Hacker News new | ask | show | jobs
by dlikhten 5458 days ago
I fail to see how this is an all hands abandon ship issue. If its a critical issue in all 3 interpreters they should be fixed asap if possible. At worst with a flag.

If rubinius/ironruby/jruby have no issues, this may become moot eventually as rubinius is gaining lots of traction recently and is becoming faster by the release outperforming standard ruby vms in many cases.

2 comments

Neither Rubinius nor JRuby (and probably IronRuby too) have this issue because they all use accurate garbage collection rather than conservative. Accurate requires much more bookkeeping since all pointers must always be properly identified, but if you start writing a system with accurate GC, it's pretty easy. Bugs like this are a direct result of a conservative GC strategy (and these bugs, as I'm sure you got reading Joe's post, really really suck to find).
This class of subtle bugs exists whether or not your GC is accurate as soon as you take the red pill and leave the VM environment. If you forget to add your C pointer to the accurate GC's root set, you're just as dead. Related story: http://news.ycombinator.com/item?id=217189
But that is by definition a tractable problem because the source will show that the root set isn't being used properly. (additionally, in practice this proves to be a rare and easy to fix bug)
I think the author has a valid point that the "conservative" garbage collection approach has a flaw in its assumptions about the behavior of C compiler optimizations, and it doesn't sound like something easy to fix without a rewrite (i.e. switching to "accurate" GC). This sort of flaw will continue producing new surprising bugs, potentially any time the code is changed, or any time the compiler's optimizations change. These sorts of bugs are frustrating to track down, because they depend both on details of code optimization, and on details of memory allocation/deallocation history. If you compile with debugging options, you may change what optimizations are used; if you insert debug prints for some old-school log-based analysis, you may change the allocation/deallocation history, so the GC gets triggered in a different place.
Right now, doesn't the GC traverse the entire heap and keep all objects where the memory's value looks like it might possibly be a pointer to some other object in memory?

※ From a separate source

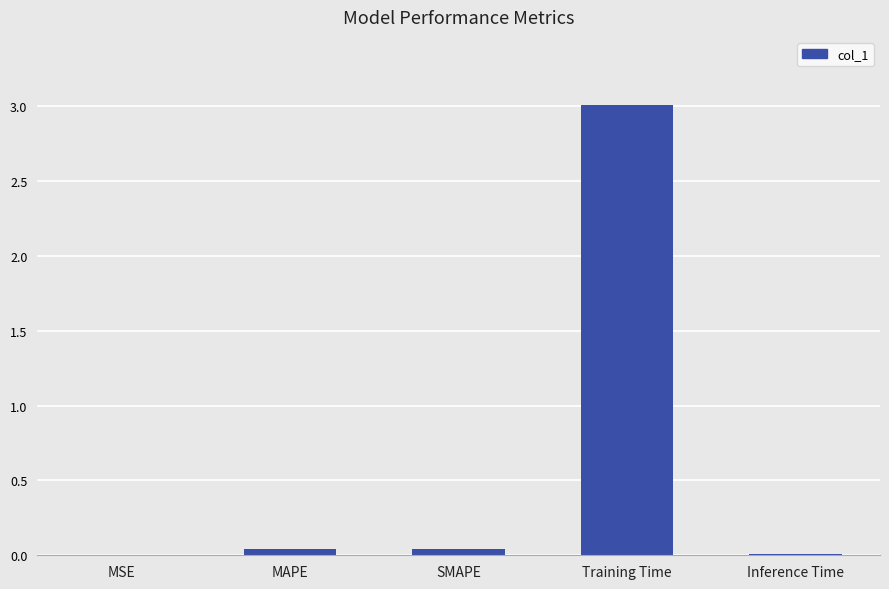

What is the maximum value shown in the chart?

3.0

This certainly isn't an awesome solution but couldn't the GC backtrace(3) the current process and look at %eax at all C stack frames to additionally include that value in the "pointers currently plausibly in flight" list?

The problem is this[1]: strings are compound objects, which use 2 memory allocations. One for the object representation, the other for the memory holding the character array. The problem arises when you access the character array but technically no longer need the string object itself anymore. The C compiler notices that you don't use the pointer to the string object anymore, so it doesn't bother storing that on the stack. It is allowed to do this. The GC's mark phase now runs; it inspects all the stack frames and the global roots. It detects that no references to the string object exist and decides to collect it. There happens to be a destructor function associated with that memory object, which frees the character array, as the character array is manually memory managed. It blows up when you then try to access that character array directly.[2]

The correct way to handle this is to add the object reference to the GC's "root" set while you're using its guts, and removing it again when you're done.

Another possible solution is to allocate the string object and its character representation in one chunk of memory. This only works for immutable strings which never share substructure, though. The reason this works is that most conservative GCs will consider objects live as long as there is a pointer pointing to somewhere within a chunk of memory, not necessarily at the beginning.

[1] note: I'm not a Ruby coder but I fixed a very similar problem in a Lua implementation about 4 years ago. That one wasn't even conservative GC. EDIT: I told the story of that bug on HN 3 years (!) ago http://news.ycombinator.com/item?id=217189

[2] worse, it probably doesn't blow up immediately and instead causes memory corruption.